In our exercise, we have

• \(a = \sqrt{x}\)
• \(b = y\)

which fits perfectly into this pattern. Recognizing this pattern helps us simplify the product into a simpler subtraction format by just computing

• \(a^2 - b^2\)

.
This is often useful in algebra to make expressions easier to solve.

Simplification in algebra is the process of rewriting an expression in a simpler form, while maintaining the same value. In our example, we followed these crucial steps:

• Recognizing the structure of the expression as a difference of squares.
• Applying the difference of squares formula.
• Simplifying each component to reach the simplest form of the expression.

Starting with

• \(\sqrt{x}\)
• and \(y\)

you simplify

• \((\sqrt{x})^2 - y^2\)
• into \(x - y^2\)

The squaring of \(\sqrt{x}\) means multiplication of square root by itself, leading to the cancellation of the square root. This simplification offers a clearer and more manageable expression.

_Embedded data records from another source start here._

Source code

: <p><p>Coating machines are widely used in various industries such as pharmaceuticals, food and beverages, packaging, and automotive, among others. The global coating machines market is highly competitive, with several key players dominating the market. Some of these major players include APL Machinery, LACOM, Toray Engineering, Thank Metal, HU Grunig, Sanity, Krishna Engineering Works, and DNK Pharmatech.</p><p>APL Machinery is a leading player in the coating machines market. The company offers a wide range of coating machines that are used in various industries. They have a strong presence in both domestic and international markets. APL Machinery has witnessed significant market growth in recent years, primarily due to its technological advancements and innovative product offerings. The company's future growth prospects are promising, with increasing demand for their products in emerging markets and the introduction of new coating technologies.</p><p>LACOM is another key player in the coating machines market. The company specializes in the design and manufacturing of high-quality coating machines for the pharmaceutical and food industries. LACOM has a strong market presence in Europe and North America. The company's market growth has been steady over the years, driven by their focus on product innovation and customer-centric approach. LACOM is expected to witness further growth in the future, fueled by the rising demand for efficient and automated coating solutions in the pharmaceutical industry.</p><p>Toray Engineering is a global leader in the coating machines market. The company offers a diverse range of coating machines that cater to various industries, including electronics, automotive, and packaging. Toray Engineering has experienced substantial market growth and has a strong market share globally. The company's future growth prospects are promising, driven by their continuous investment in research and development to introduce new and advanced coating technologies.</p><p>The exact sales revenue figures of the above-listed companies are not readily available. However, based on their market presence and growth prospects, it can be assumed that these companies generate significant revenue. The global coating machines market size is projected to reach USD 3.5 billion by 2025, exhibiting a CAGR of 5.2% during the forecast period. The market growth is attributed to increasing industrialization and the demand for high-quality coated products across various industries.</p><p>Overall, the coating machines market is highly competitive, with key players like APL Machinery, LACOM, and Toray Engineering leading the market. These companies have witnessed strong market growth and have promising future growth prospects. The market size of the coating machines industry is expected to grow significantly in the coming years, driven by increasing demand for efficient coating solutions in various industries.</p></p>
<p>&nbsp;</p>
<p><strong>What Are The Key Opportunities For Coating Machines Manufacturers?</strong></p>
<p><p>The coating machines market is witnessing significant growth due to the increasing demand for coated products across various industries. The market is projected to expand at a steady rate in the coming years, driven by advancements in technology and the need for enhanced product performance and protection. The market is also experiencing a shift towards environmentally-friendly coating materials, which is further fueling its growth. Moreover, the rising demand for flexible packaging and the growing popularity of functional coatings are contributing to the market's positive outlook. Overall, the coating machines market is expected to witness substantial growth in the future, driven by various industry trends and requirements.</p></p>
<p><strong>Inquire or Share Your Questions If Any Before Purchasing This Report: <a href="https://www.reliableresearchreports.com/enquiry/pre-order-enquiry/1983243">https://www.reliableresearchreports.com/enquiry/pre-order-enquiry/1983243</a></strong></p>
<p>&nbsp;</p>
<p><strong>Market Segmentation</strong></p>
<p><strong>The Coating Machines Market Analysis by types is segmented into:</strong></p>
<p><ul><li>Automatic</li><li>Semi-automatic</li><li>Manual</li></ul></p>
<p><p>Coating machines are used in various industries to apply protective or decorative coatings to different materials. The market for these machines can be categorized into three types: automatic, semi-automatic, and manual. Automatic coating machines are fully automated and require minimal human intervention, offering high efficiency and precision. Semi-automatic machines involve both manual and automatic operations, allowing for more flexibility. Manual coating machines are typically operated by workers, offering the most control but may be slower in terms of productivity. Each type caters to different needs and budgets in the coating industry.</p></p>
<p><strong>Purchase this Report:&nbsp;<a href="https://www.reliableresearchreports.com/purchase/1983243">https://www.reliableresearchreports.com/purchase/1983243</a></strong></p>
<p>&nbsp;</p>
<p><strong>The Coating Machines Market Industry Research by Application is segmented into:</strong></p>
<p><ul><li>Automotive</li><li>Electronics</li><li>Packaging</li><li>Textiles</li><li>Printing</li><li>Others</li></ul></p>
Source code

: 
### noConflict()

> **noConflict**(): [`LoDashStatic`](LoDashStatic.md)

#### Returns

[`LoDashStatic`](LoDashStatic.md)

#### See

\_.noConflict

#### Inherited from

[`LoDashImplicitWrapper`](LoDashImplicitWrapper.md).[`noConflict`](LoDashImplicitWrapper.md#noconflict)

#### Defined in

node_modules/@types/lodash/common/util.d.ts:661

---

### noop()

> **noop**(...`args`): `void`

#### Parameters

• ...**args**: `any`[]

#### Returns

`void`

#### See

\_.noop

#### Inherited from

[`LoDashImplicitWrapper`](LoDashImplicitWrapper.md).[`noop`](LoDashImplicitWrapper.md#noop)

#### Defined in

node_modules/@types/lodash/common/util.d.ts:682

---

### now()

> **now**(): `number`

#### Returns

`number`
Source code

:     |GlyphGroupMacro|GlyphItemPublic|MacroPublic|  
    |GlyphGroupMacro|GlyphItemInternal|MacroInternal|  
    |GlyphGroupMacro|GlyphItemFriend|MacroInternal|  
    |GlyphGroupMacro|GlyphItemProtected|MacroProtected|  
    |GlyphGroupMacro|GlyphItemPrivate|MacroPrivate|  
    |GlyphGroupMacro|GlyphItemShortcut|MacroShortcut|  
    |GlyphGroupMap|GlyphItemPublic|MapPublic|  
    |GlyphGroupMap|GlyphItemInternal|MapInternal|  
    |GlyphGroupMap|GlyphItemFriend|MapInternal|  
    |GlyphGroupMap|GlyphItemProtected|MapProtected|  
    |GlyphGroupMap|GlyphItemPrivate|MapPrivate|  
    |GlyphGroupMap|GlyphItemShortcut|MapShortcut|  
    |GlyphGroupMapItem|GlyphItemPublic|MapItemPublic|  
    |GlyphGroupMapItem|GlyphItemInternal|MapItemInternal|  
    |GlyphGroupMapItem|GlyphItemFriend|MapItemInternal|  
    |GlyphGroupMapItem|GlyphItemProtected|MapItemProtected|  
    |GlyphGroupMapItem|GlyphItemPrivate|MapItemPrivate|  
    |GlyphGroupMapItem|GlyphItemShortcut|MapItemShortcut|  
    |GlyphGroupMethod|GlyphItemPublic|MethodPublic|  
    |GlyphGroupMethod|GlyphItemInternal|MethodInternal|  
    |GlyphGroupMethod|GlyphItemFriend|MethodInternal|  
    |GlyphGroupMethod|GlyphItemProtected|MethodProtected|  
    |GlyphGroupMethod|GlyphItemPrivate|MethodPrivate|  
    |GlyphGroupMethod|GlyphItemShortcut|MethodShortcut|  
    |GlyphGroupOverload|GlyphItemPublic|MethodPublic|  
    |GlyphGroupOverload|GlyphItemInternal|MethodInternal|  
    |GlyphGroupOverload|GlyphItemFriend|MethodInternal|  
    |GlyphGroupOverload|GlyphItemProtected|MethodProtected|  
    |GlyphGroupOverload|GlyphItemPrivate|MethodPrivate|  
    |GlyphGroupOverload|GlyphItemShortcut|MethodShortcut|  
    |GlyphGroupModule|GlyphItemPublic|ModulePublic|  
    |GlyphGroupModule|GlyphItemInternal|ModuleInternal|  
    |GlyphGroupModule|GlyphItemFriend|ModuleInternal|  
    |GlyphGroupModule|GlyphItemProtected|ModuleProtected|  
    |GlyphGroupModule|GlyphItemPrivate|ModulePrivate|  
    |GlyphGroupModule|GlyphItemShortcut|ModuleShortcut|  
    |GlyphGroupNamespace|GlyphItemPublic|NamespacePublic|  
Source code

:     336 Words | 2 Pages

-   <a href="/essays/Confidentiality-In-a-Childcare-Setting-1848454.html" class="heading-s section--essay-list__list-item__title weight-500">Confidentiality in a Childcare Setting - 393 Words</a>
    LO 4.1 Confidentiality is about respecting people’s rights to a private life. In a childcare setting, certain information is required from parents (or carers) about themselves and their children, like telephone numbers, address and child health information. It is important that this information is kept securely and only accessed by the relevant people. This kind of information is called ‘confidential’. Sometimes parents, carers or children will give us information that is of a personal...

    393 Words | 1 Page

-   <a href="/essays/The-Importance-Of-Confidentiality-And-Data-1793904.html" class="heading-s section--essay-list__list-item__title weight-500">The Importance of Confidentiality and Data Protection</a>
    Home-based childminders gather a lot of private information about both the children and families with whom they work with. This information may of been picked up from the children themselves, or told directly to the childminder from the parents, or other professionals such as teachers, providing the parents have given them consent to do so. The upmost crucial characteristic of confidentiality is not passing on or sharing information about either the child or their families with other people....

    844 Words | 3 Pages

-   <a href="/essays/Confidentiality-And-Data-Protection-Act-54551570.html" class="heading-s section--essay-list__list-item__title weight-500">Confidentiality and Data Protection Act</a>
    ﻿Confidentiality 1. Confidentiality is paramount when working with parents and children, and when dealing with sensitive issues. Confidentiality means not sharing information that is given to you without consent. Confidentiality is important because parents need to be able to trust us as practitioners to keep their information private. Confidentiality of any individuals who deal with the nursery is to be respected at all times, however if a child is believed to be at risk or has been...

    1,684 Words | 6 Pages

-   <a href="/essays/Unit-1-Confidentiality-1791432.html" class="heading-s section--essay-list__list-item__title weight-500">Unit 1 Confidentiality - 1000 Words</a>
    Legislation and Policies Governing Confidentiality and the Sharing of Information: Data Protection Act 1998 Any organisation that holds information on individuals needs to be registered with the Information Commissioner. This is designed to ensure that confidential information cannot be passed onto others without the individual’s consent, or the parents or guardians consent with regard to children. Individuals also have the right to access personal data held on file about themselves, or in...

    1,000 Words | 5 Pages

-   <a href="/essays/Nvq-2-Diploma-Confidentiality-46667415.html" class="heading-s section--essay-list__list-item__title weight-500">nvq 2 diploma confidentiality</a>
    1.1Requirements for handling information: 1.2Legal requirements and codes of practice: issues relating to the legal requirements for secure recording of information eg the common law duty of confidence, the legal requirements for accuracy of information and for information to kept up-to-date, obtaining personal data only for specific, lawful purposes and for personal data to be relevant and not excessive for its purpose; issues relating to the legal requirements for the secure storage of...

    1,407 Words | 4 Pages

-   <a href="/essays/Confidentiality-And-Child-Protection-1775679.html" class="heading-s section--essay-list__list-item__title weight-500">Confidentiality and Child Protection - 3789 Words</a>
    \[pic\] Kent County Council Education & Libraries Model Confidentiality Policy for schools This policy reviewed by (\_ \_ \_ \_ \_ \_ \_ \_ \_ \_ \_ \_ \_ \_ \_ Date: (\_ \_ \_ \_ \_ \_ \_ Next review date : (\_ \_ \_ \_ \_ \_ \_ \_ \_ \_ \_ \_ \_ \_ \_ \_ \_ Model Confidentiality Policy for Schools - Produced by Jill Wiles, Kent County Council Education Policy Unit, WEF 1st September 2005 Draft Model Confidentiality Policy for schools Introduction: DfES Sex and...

An exponent tells us how many times a number is multiplied by itself. In algebra, exponents play a key role in simplifying expressions. Let's explore the exponents used in our original problem:

• \((\sqrt{x})^2\)

Exponents work by multiplying the base by itself. Here, the base is \(\sqrt{x}\), and it is squared. Squaring a square root is a neat trick in algebra: it removes the square root. This is an application of the property where

• \((\sqrt{a})^2 = a\)

This property is useful to know because it simplifies calculations and helps in reaching the final simplified form.

• \(y^2\)

This term refers to the base \(y\) being multiplied by itself. In our final solution, \(y^2\) remains as is because there are no operations that allow further simplification in this context.